And do you know what helps most? I will give you a hint… It is not criticism and judgement, both of which I have seen in abundance over the last few weeks. It is your compassion. It is your love. It is your understanding. It is your offers of help and your willingness to learn about us. It is your gentleness. Your kindness.

I want to share that with all of the traumas I have experienced in my life the memories that I carry with me vary from each event. Almost none of them do I remember in vivid detail. Most are missing huge pieces, especially locations and time. I couldn’t pinpoint the age I was or the even the year that they happened for most. The one thing that I remember about each and every trauma my brain has allowed me to remember are the feelings associated with them. The fear, the terror, the hopelessness, the anger. These are seared into my brain and they are what flood my senses when a song or a smell or a word or a voice or a memory triggers them and makes me re-live them.

So I ask you this… Do not dismiss somebody’s experience, their pain, their truth because you cannot understand. Because their memories of an event do not check off the neat little boxes of what you think they should remember. Because their reaction to the event is not how you think you would have handled it. I guarantee you they have done the very best they could do in an impossibly unfair and shitty situation. The kind of situation that I pray you never have to go through. That nobody should ever go through. Their brain has dealt with this situation the best way that it could to try to protect them. And your judgement is not necessary or helpful.

### Tasks
[a] Retype the passage on trauma from "So I ask you" up to and including "necessary or helpful.".
[b] List each trigger that the passage on trauma says can bring back the feelings tied to a trauma.
[c] Proceed with the essay on trauma and memory, picking up after its final sentence.
None of the rows are used in this work.

Saved data entries:
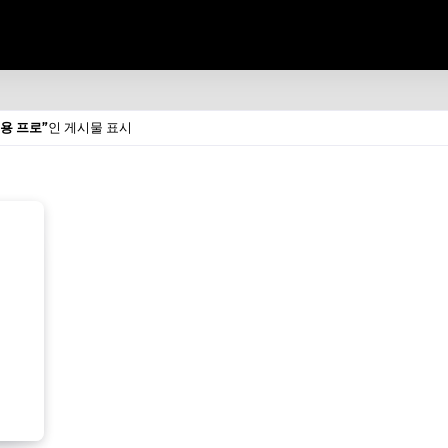
용 프로
인 게시물 표시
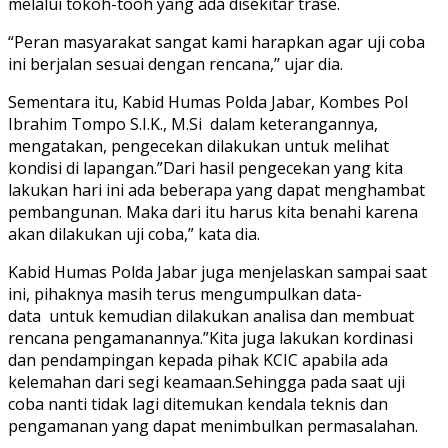
melalui tokoh-tooh yang ada disekitar trase.
“Peran masyarakat sangat kami harapkan agar uji coba
ini berjalan sesuai dengan rencana,’’ ujar dia.
Sementara itu, Kabid Humas Polda Jabar, Kombes Pol
Ibrahim Tompo S.I.K., M.Si dalam keterangannya,
mengatakan, pengecekan dilakukan untuk melihat
kondisi di lapangan.”Dari hasil pengecekan yang kita
lakukan hari ini ada beberapa yang dapat menghambat
pembangunan. Maka dari itu harus kita benahi karena
akan dilakukan uji coba,” kata dia.
Kabid Humas Polda Jabar juga menjelaskan sampai saat
ini, pihaknya masih terus mengumpulkan data-
data untuk kemudian dilakukan analisa dan membuat
rencana pengamanannya.”Kita juga lakukan kordinasi
dan pendampingan kepada pihak KCIC apabila ada
kelemahan dari segi keamaan.Sehingga pada saat uji
coba nanti tidak lagi ditemukan kendala teknis dan
pengamanan yang dapat menimbulkan permasalahan.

### Answer set
[a]
So I ask you this… Do not dismiss somebody’s experience, their pain, their truth because you cannot understand. Because their memories of an event do not check off the neat little boxes of what you think they should remember. Because their reaction to the event is not how you think you would have handled it. I guarantee you they have done the very best they could do in an impossibly unfair and shitty situation. The kind of situation that I pray you never have to go through. That nobody should ever go through. Their brain has dealt with this situation the best way that it could to try to protect them. And your judgement is not necessary or helpful.

[b] a song, a smell, a word, a voice, a memory

[c]
I encourage all of you to be gentle with each other. You have no idea what each person you are interacting with is dealing with. What they have carried with them for a lifetime. What they may be hiding or masking. What kind of pain may be present under the surface at all times. The enormous amount of work they have put in to make it to this point. The setbacks that they may be encountering. The constant fear that they may be living with. Think about your words, your actions, your judgements.

And if you are a survivor of trauma in this current shitstorm please be gentle with yourself. Give yourself grace and love. Practice your self care. Think about setting up an extra therapy appointment. And for fucks sake stay out of the comment sections. That shit is not doing anybody any good right now.

Most of all remember that you are important in this world and we need you.

Love to you all, the unconditional kind.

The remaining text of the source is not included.